Wish the docs said what these values are measured in. "bluestore_slow_ops_warn_threshold" Seems to be defaulted to 1, so I assume 1 second. It looks like the default for "bluestore_slow_ops_warn_lifetime" is only 600 (10 minutes? hours?).

Will experiment here.
 
Observed for quite some time, it does happened only on SSD, but never happen to NVMe and HDD OSD.
I'm still using ceph: 17.2.8-pve2.

when happen, run in cli:

ceph config set osd.x bluestore_slow_ops_warn_threshold 120

error go away.

However, it come back again randomly on different SSD OSD, even plugged in the new one.
 
Yes, I'm using 7200 RPM HDD's and had to set the following as a workaround:
Bash:
ceph config set class:hdd bluestore_slow_ops_warn_lifetime 21600
ceph config set class:hdd bluestore_slow_ops_warn_threshold 320
 
I see that 19.2.3 has been released. I don't know when it will be available. Will it solve this problem?
 
I think I was able to trigger these warning with minor network disruptions to the cluster network (<<5s; LACP bond renegotiated) and in my case I don't think it's anything to do with the drives. It seems like the performance monitoring is just on a hair trigger and any network hickup will raise this warning too? As noted above, restarting the OSD does clear the warning until something else happens.

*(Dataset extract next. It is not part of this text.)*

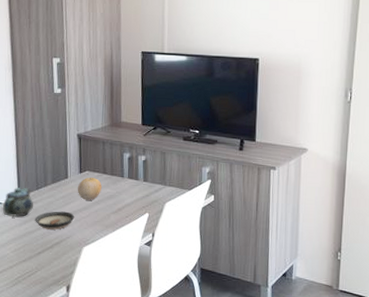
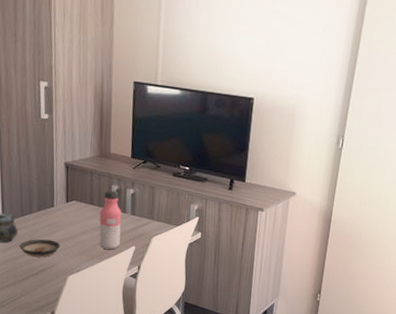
fruit: present [77,177,102,200] -> none [63,207,89,230]
water bottle: none [112,158,134,219] -> present [99,190,122,250]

I see multiple references to this being a new Ceph feature (e.g. we got more observability, nothing new is broken?). Does sound useful to flag drives with the wrong firmware for array operations that are going offline for multiple seconds on a failed read doing retries.
 
On my server it has disappeared... Strange
Usually it disappears on Monday and Tuesday, and comes back on Wednesday, Thursday, and Friday. This is positively correlated with how busy your system is.